▶ [Aim of the exercise]: In the copy, include every record below exactly as it appears, but no pictures.

▶ [Input for this task]:
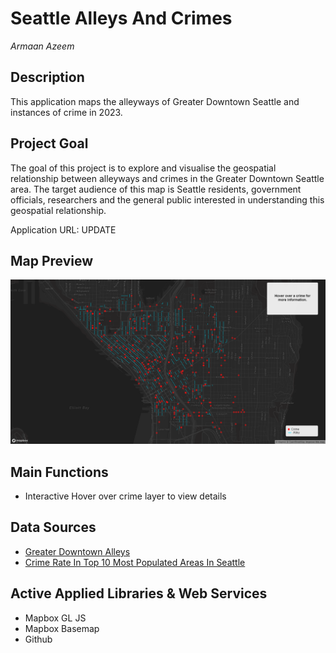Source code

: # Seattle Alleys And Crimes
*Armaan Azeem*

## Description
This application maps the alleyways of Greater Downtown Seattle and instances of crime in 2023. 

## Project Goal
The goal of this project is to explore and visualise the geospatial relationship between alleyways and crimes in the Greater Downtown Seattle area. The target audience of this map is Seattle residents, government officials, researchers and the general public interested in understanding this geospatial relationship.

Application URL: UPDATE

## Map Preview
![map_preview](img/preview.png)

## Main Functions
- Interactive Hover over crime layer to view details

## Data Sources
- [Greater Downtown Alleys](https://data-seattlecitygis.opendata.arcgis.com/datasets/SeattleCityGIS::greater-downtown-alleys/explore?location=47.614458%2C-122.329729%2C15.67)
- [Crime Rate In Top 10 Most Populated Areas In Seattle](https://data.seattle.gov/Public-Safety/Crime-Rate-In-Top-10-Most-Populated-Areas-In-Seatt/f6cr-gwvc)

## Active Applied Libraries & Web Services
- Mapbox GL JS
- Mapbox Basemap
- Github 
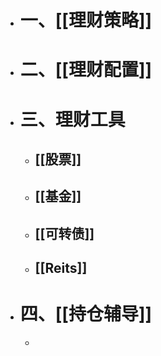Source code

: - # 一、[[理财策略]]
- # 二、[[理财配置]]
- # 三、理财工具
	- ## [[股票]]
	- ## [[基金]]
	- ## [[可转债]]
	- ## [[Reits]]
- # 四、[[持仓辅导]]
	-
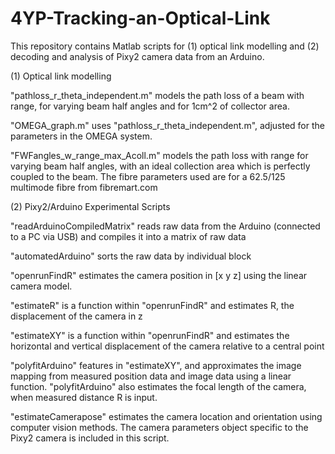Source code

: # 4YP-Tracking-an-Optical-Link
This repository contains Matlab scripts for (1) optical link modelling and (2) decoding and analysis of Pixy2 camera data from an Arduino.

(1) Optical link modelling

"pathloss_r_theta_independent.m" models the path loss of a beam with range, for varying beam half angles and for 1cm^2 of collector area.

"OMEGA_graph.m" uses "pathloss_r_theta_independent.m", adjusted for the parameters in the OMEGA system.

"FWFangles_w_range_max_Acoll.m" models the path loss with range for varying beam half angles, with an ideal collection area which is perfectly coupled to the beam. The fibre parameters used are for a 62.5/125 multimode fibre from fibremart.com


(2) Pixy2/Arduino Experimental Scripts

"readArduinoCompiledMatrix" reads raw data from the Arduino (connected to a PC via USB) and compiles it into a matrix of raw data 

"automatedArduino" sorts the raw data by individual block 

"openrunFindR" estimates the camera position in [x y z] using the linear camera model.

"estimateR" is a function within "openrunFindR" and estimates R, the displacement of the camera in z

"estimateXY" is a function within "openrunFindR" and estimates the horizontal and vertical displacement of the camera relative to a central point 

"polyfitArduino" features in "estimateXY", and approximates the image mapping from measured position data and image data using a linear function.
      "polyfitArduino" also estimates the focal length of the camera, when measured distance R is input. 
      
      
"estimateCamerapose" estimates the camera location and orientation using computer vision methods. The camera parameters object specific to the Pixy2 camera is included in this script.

▶ [Result of the exercise]:
Source code

: # Seattle Alleys And Crimes
*Armaan Azeem*

## Description
This application maps the alleyways of Greater Downtown Seattle and instances of crime in 2023. 

## Project Goal
The goal of this project is to explore and visualise the geospatial relationship between alleyways and crimes in the Greater Downtown Seattle area. The target audience of this map is Seattle residents, government officials, researchers and the general public interested in understanding this geospatial relationship.

Application URL: UPDATE

## Map Preview
![map_preview](img/preview.png)

## Main Functions
- Interactive Hover over crime layer to view details

## Data Sources
- [Greater Downtown Alleys](https://data-seattlecitygis.opendata.arcgis.com/datasets/SeattleCityGIS::greater-downtown-alleys/explore?location=47.614458%2C-122.329729%2C15.67)
- [Crime Rate In Top 10 Most Populated Areas In Seattle](https://data.seattle.gov/Public-Safety/Crime-Rate-In-Top-10-Most-Populated-Areas-In-Seatt/f6cr-gwvc)

## Active Applied Libraries & Web Services
- Mapbox GL JS
- Mapbox Basemap
- Github 
Source code

: - # 一、[[理财策略]]
- # 二、[[理财配置]]
- # 三、理财工具
	- ## [[股票]]
	- ## [[基金]]
	- ## [[可转债]]
	- ## [[Reits]]
- # 四、[[持仓辅导]]
	-
Source code

: # 4YP-Tracking-an-Optical-Link
This repository contains Matlab scripts for (1) optical link modelling and (2) decoding and analysis of Pixy2 camera data from an Arduino.

(1) Optical link modelling

"pathloss_r_theta_independent.m" models the path loss of a beam with range, for varying beam half angles and for 1cm^2 of collector area.

"OMEGA_graph.m" uses "pathloss_r_theta_independent.m", adjusted for the parameters in the OMEGA system.

"FWFangles_w_range_max_Acoll.m" models the path loss with range for varying beam half angles, with an ideal collection area which is perfectly coupled to the beam. The fibre parameters used are for a 62.5/125 multimode fibre from fibremart.com


(2) Pixy2/Arduino Experimental Scripts

"readArduinoCompiledMatrix" reads raw data from the Arduino (connected to a PC via USB) and compiles it into a matrix of raw data 

"automatedArduino" sorts the raw data by individual block 

"openrunFindR" estimates the camera position in [x y z] using the linear camera model.

"estimateR" is a function within "openrunFindR" and estimates R, the displacement of the camera in z

"estimateXY" is a function within "openrunFindR" and estimates the horizontal and vertical displacement of the camera relative to a central point 

"polyfitArduino" features in "estimateXY", and approximates the image mapping from measured position data and image data using a linear function.
      "polyfitArduino" also estimates the focal length of the camera, when measured distance R is input. 
      
      
"estimateCamerapose" estimates the camera location and orientation using computer vision methods. The camera parameters object specific to the Pixy2 camera is included in this script.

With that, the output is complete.